• _JOB ITEM_: Which lines in the entries below contain the string "internal"? Return each of those lines in full.
START TASK DATA
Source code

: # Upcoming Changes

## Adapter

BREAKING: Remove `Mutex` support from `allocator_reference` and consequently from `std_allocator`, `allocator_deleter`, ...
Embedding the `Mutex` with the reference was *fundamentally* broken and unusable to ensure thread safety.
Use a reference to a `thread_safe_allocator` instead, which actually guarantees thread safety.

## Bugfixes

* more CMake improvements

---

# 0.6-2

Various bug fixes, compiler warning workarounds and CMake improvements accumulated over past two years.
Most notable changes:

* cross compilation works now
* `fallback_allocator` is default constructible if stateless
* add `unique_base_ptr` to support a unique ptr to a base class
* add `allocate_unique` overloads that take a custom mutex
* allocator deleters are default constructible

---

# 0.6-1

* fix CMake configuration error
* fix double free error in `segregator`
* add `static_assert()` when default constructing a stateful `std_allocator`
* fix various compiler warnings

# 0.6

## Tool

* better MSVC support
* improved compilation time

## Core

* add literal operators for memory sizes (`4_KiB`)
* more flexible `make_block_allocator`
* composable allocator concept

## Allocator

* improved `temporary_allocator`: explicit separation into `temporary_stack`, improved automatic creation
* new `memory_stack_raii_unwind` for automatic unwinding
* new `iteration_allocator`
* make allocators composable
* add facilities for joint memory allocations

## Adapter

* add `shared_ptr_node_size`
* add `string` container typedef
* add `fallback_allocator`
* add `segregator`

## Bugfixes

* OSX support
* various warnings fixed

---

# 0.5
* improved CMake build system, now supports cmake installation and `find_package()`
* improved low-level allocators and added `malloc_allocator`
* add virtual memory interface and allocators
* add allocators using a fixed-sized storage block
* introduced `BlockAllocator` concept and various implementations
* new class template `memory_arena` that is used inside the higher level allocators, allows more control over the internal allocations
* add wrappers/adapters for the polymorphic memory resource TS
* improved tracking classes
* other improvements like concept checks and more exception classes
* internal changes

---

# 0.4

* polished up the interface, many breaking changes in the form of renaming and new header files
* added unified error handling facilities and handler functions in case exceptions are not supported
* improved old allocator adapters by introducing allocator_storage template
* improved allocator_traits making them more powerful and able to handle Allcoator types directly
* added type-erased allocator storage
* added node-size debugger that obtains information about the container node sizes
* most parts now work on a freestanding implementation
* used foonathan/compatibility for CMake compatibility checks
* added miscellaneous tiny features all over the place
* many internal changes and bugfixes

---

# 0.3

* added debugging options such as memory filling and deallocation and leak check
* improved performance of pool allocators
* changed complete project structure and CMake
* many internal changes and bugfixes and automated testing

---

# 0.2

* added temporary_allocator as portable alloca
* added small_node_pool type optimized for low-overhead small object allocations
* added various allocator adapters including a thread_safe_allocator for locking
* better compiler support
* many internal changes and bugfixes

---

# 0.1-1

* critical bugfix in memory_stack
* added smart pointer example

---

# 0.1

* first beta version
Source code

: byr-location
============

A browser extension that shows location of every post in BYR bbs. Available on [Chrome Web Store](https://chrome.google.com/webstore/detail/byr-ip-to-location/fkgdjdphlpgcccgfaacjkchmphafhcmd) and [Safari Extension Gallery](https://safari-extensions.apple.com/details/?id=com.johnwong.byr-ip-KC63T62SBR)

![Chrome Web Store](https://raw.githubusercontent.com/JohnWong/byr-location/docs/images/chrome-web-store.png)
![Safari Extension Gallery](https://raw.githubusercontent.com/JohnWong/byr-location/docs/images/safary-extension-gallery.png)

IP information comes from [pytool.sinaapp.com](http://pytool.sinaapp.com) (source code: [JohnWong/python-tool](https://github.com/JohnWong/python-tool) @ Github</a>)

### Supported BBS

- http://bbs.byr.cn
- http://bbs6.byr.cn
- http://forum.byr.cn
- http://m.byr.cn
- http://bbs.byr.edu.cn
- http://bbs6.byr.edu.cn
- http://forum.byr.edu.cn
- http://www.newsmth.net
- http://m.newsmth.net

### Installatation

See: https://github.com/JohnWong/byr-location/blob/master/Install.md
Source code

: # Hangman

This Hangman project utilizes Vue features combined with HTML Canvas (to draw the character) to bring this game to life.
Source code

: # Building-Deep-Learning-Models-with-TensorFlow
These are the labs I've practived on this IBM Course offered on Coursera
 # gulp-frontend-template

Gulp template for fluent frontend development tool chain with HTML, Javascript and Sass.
END TASK DATA
• _EXPECTED ANSWER_:
* new class template `memory_arena` that is used inside the higher level allocators, allows more control over the internal allocations
* internal changes
* many internal changes and bugfixes
* many internal changes and bugfixes and automated testing
* many internal changes and bugfixes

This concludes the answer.